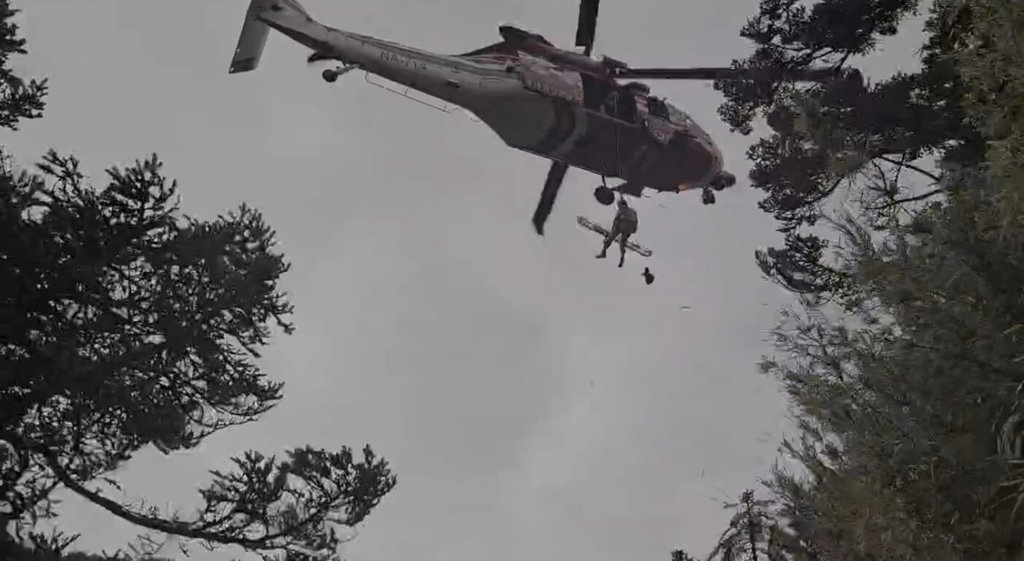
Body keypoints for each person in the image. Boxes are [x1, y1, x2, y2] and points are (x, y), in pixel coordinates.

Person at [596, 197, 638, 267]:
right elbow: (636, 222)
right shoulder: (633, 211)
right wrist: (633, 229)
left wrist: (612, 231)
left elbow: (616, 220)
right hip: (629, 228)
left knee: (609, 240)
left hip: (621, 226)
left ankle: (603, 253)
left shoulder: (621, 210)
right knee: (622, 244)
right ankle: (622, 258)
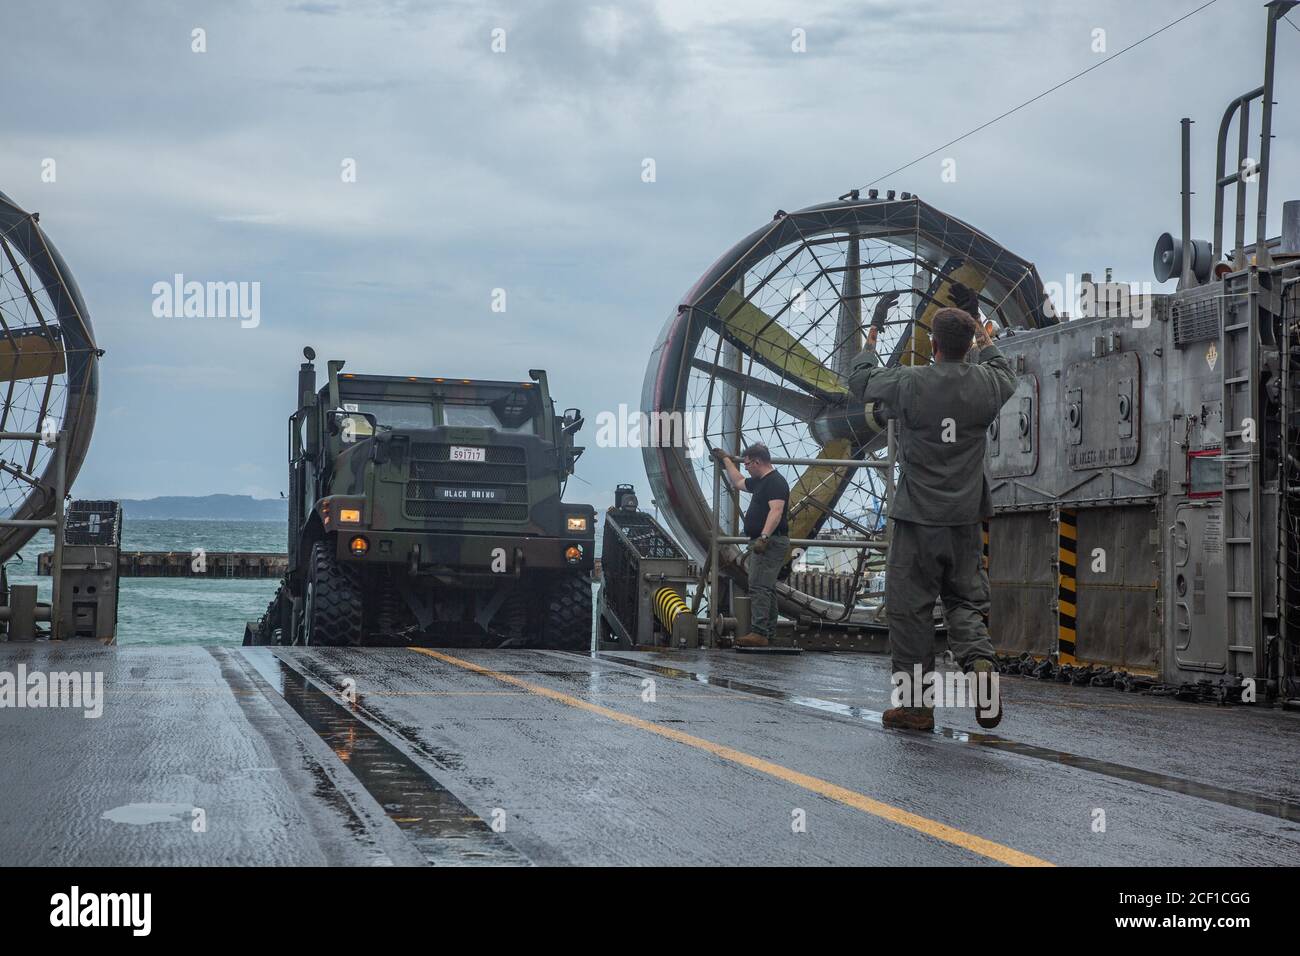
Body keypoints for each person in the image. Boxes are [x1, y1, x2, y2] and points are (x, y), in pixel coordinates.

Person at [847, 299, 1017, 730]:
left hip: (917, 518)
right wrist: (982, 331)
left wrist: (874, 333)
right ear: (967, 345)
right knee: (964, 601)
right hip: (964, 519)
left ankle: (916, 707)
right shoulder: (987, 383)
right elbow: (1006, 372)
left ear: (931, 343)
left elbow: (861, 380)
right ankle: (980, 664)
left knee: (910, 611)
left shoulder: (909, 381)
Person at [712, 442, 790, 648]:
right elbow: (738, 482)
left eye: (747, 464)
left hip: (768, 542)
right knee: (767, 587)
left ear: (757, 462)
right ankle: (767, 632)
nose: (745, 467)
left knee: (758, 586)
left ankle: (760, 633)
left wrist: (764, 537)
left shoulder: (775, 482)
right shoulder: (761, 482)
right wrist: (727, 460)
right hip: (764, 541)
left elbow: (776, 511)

---

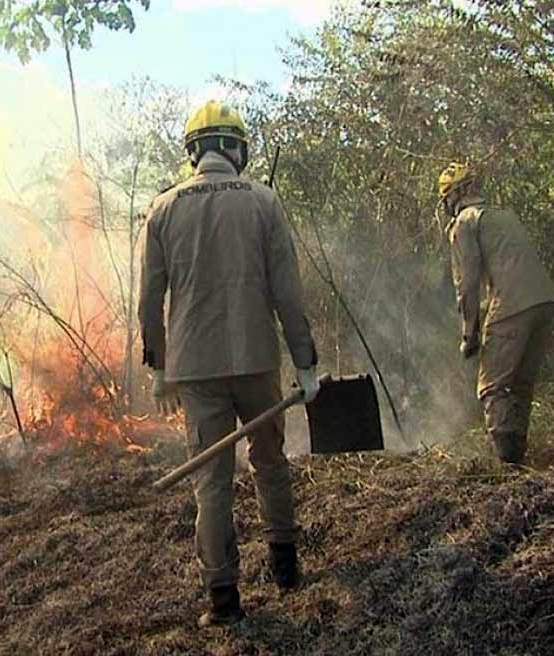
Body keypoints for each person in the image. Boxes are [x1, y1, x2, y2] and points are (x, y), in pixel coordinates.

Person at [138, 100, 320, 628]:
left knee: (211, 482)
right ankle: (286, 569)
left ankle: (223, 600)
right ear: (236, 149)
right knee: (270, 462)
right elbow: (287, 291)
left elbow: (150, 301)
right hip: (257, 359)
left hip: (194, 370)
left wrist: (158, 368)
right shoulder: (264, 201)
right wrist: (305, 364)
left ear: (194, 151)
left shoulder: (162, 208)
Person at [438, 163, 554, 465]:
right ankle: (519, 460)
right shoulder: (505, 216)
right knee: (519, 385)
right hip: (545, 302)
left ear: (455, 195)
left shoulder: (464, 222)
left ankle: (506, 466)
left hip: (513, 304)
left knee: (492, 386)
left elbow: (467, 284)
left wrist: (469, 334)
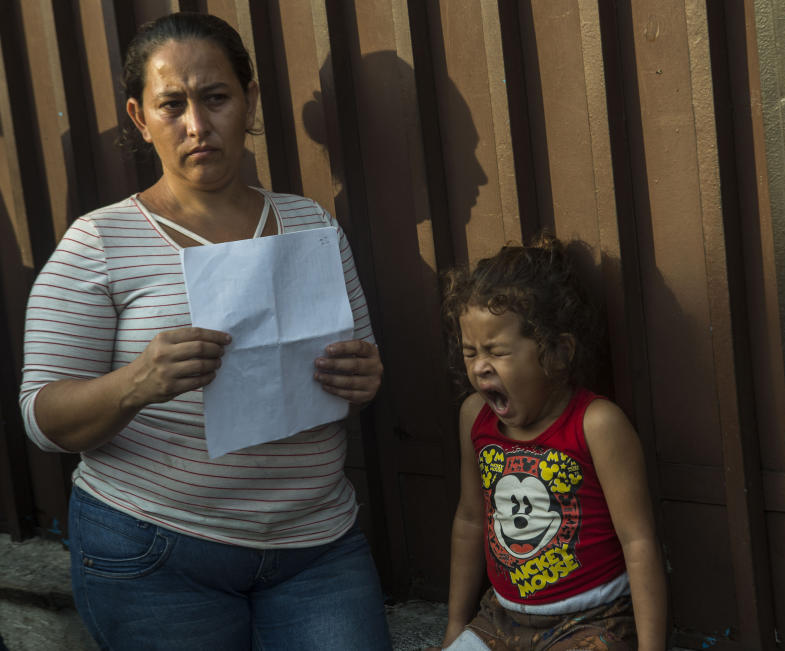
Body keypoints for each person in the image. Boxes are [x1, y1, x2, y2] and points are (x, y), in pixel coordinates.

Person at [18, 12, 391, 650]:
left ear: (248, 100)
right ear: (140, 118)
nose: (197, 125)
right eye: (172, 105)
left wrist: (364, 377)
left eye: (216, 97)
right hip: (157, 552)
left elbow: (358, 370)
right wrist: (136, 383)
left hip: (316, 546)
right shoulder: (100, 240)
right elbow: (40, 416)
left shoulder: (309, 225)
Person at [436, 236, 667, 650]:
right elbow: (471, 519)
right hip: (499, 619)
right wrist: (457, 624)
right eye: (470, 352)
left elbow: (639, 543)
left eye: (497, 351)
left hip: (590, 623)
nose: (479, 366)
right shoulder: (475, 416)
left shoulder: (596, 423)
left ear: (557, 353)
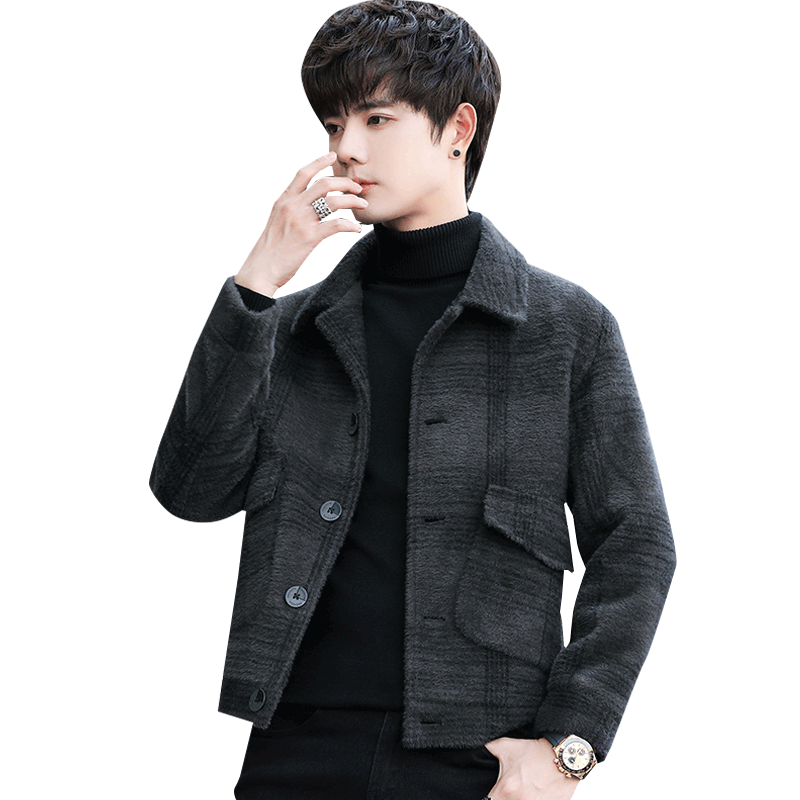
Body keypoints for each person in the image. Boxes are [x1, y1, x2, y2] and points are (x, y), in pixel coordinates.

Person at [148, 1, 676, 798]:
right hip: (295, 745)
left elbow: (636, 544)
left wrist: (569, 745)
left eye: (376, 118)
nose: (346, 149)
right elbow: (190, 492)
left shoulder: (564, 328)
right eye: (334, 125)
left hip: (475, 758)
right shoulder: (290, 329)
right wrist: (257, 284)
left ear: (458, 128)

▶ _Exercise directions_: For this exercise, please output exactly the lines above starting at the line with "right ear: (967, 345)" and ending at the line with "left knee: (910, 611)", ends included.

▶ _Result_:
right ear: (967, 345)
right knee: (964, 601)
right hip: (964, 519)
left ankle: (916, 707)
right shoulder: (987, 383)
right elbow: (1006, 372)
left ear: (931, 343)
left elbow: (861, 380)
right ankle: (980, 664)
left knee: (910, 611)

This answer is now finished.